= Hap Dumont =

Raymond Harry "Hap" Dumont (December 26, 1904 – July 3, 1971) was a pioneering baseball promoter, journalist, and entrepreneur best known as the founder of the National Baseball Congress (NBC). Based in Wichita, Kansas, Dumont played a central role in shaping amateur and semi-professional baseball across the United States through innovative tournament formats, promotional flair, and community engagement.

== Early life ==
Dumont was born in Wichita, Kansas, in 1904 and graduated as valedictorian from Wichita High School (later Wichita East High) in 1923. He worked early in his career as a boxing and wrestling promoter in Topeka and Hutchinson before taking a position as sports editor at the Hutchinson News. In 1929, he returned to Wichita to write for the Wichita Eagle and manage a mail-order sporting goods business.

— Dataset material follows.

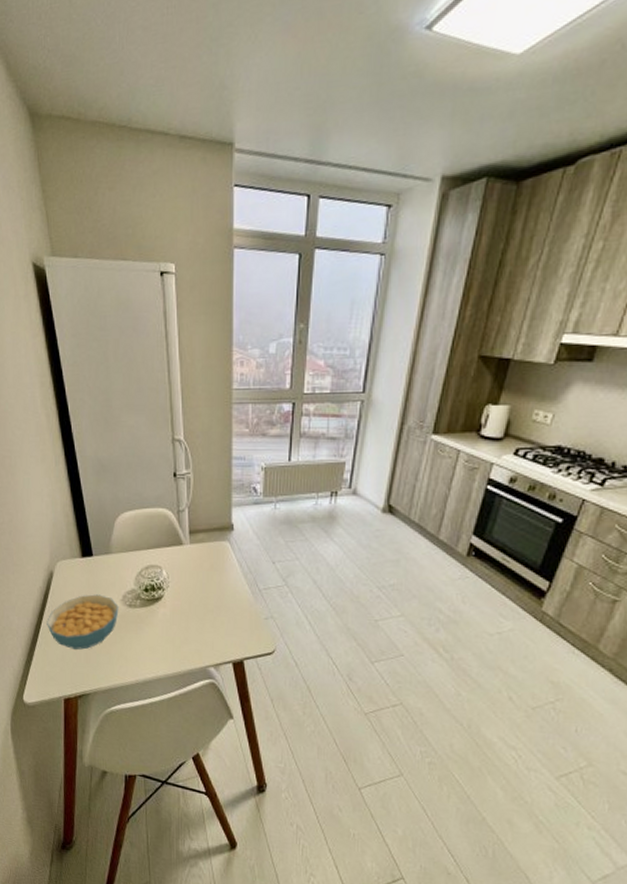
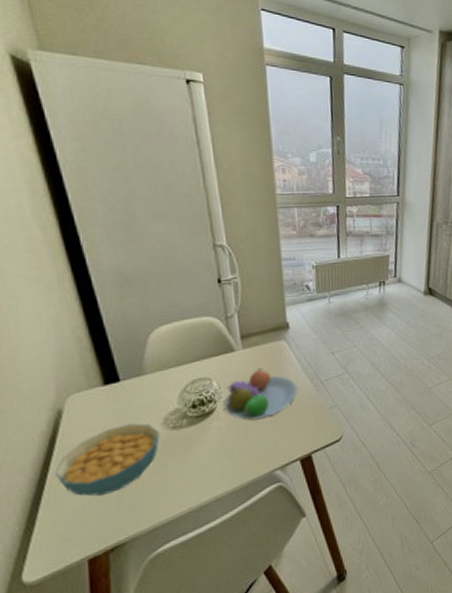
fruit bowl: none [171,565,236,615] -> present [224,368,298,421]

Dumont’s early baseball promotions included games staged for circus workers restricted from working Sundays due to Kansas' Blue Laws.

In 1931, Dumont established the National Baseball Congress and organized the first NBC State Tournament at Island Park on Ackerman Island in downtown Wichita. The tournament featured 16 teams and served the dual purpose of promoting Dumont’s sporting goods business.

The night after the 1933 state tournament final, Island Park’s wooden stadium burned down. Undeterred, Dumont persuaded city officials to construct a new stadium along the Arkansas River in 1934. He promised to host a national tournament to draw nationwide attention and tourism. The new venue, Lawrence Stadium, opened shortly thereafter and would later bear his name.

The inaugural National Baseball Congress World Series took place in 1935. Dumont famously offered $1,000—equivalent to over $22,000 today—to legendary pitcher Satchel Paige to bring his team, the Bismarck Churchills, to Wichita to compete. Dumont had no guarantee he could pay Paige, but was confident that the star power and spectacle would generate revenue. The tournament drew more than 100,000 spectators and attracted national coverage from The Sporting News. Paige and the Churchills won the championship, defeating the Duncan, Oklahoma Halliburtons in the final.

== Contributions ==
Dumont was known as “baseball’s man in motion” for his promotional ingenuity and showmanship. His contributions to the game include:
- Invention of the pneumatic home plate duster
- Early use of a 20-second pitch clock to speed up games
- Orange-colored baseballs for better visibility
- Microphones on the umpires to enhance the fan experience
- Women umpires in official tournament games
- Early morning (5 a.m.) games for overnight factory and aircraft workers

== Impact ==
Nearly forty years after the NBC’s founding, Jerauld R. Crowell and others helped establish the NBC "Hap" Dumont Youth Baseball League. The league began as an opportunity for children under age 12 and has since expanded to include eleven divisions ranging from ages 8 to 18. Youth tournaments are now held annually at regional, state, and national levels, with international teams also participating.

== Death ==
Dumont died suddenly in his office at Lawrence Stadium on July 3, 1971, at age 67. In 1978, the city renamed the venue Lawrence–Dumont Stadium in recognition of his enormous impact on baseball in Wichita and beyond. The stadium was demolished in 2018.